IMPOSSIBILIDADE. CPC, ART. 649, IV. AGRAVO. IMPROVIMENTO.
I. Inadmissível a apropriação, pelo banco credor, de salário do correntista, como forma de compensação de parcelas inadimplidas de contrato de mútuo, ante o óbice do art. 649, V, da lei adjetiva civil.
II. Precedentes do STJ.
III. Agravo improvido.
(STJ, 4ª Turma, AgR-AG n. 514.899/DF, Rel. Min. Aldir Passarinho Junior, DJU de 16.02.2004)

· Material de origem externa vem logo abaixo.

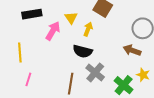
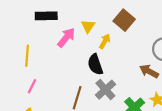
black semicircle: (83, 51) -> (95, 64), turned 48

DIREITO BANCÁRIO E PROCESSUAL CIVIL. CONTA-CORRENTE. SALDO DEVEDOR. SALÁRIO. RETENÇÃO. IMPOSSIBILIDADE. DANO MORAL CONFIGURADO. – Não se confunde o desconto em folha para pagamento de empréstimo garantido por margem salarial consignável, prática que encontra amparo em legislação específica, com a hipótese desses autos, onde houve desconto integral do salário depositado em conta corrente, para a satisfação de mútuo comum. – Não é lícito ao banco valer-se do salário do correntista, que lhe é confiado em depósito, pelo empregador, para cobrir saldo devedor de conta corrente. Cabe-lhe obter o pagamento da dívida em ação judicial. Se nem mesmo ao Judiciário é lícito penhorar salários, não será a instituição privada autorizada a fazê-lo. – Ainda que expressamente ajustada, a retenção integral do salário de correntista com o propósito de honrar débito deste com a instituição bancária enseja a reparação moral. Precedentes. Recurso Especial provido.
(STJ – REsp: 1021578 SP 2008/0004832-2, Relator: Ministra NANCY ANDRIGHI, Data de Julgamento: 16/12/2008, T3 – TERCEIRA TURMA, Data de Publicação: DJe 18/06/2009)
O STJ também destaca que o procedimento adotado pela instituição financeira, a fim de satisfazer crédito oriundo de contrato de empréstimo, deve ser obtido por meio de cobrança judicial, jamais podendo ser penhorado diretamente da conta corrente do devedor. Ora, se nem mesmo ao Judiciário é lícito penhorar salários, menos ainda instituições privadas têm autorização para tanto.
E, ainda que houvesse expressa previsão no contrato celebrado entre as partes quanto à possibilidade de o banco reter todo o salário, tal cláusula seria ilegal, diante da característica de impenhorabilidade e caráter alimentar do crédito, fixados pelo nosso ordenamento jurídico.
Pelo exposto, se as instituições financeiras assim agirem, deverão ser responsabilizadas pelos danos causados aos consumidores, devendo indenizá-los, conforme o caso, nas esferas moral e patrimonial, sem necessidade de constatação de culpa, dada a responsabilidade objetiva insculpida nos contratos de consumo.